Hash center-based deep hashing methods improve upon pairwise or triplet-based approaches by assigning fixed hash centers to each class as learning targets, thereby avoiding the inefficiency of local similarity optimization. However, random center initialization often disregards inter-class semantic relationships. While existing two-stage methods mitigate this by first refining hash centers with semantics and then training the hash function, they introduce additional complexity, computational overhead, and suboptimal performance due to stage-wise discrepancies. To address these limitations, we propose $\textbf{Center-Reassigned Hashing (CRH)}$, an end-to-end framework that $\textbf{dynamically reassigns hash centers}$ from a preset codebook while jointly optimizing the hash function. Unlike previous methods, CRH adapts hash centers to the data distribution $\textbf{without explicit center optimization phases}$, enabling seamless integration of semantic relationships into the learning process. Furthermore, $\textbf{a multi-head mechanism}$ enhances the representational capacity of hash centers, capturing richer semantic structures. Extensive experiments on three benchmarks demonstrate that CRH learns semantically meaningful hash centers and outperforms state-of-the-art deep hashing methods in retrieval tasks.

Figures (6)

• Figure 1: The overall framework of CRH. Top: Hamming space visualization of the iterative hash center reassignment across 3 stages: (1) initial or previous assignment, (2) hash code convergence, and (3) updated center assignment. Three colors represent three classes. Bottom: hash function training and multi-head update process for class $c$, where each head independently updates its sub-center $\mathbf{z}_m^h$ on a hash split, followed by concatenation into the full center $\mathbf{c}_c$.
• Figure 2: mAP vs. PCC (64-bit) on different datasets. Arrows link baseline variants ("original" → "updated", e.g., MDS → MDS$_U$) and CRH-U → CRH-M → CRH. Regression lines with 95% confidence intervals indicate the linear trend.
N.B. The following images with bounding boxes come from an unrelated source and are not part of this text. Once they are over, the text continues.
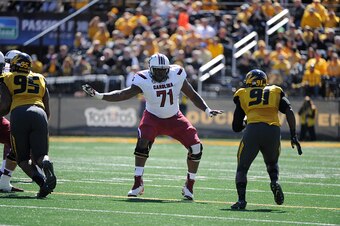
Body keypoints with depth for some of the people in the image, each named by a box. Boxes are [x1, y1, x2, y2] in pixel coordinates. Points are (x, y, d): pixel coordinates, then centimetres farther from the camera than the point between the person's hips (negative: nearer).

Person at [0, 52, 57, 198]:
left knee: (22, 158, 6)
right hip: (39, 114, 3)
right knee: (40, 155, 2)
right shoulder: (40, 80, 26)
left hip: (18, 115, -2)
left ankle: (41, 181, -23)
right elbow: (47, 111, 22)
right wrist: (43, 123, 37)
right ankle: (49, 173, -35)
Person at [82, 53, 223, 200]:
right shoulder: (144, 80, -18)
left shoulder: (177, 75, -13)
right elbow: (123, 94, -25)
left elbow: (193, 95, -1)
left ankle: (189, 186, 7)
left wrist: (207, 110, -9)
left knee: (196, 147, -11)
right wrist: (99, 96, -37)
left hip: (174, 119, 2)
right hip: (153, 118, -2)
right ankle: (138, 183, -19)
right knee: (143, 142, -30)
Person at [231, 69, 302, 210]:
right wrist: (293, 136, 3)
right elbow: (289, 112, 5)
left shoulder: (243, 95, 22)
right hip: (273, 132, 2)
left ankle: (241, 199, -5)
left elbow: (236, 127, 23)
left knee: (242, 167, 13)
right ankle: (275, 182, -1)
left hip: (252, 131, -2)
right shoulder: (275, 92, 24)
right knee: (272, 162, 28)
• Figure 3: Impact of hash center update frequency on mAP/PCC across datasets. "5 (20)" indicates updates every epoch for the first 20 epochs, then every 5; "interval=2" denotes updates every 2 epochs (similarly for other values); "$\infty$" means no updates.
• Figure 4: mAP w.r.t. codebook size $M$ (left) and head dimension $d$ (right) on three benchmark datasets.
• Figure 5: mAP scores (%) vs. the hyperparameter $\lambda$ values under 32/64-bit configurations across three datasets.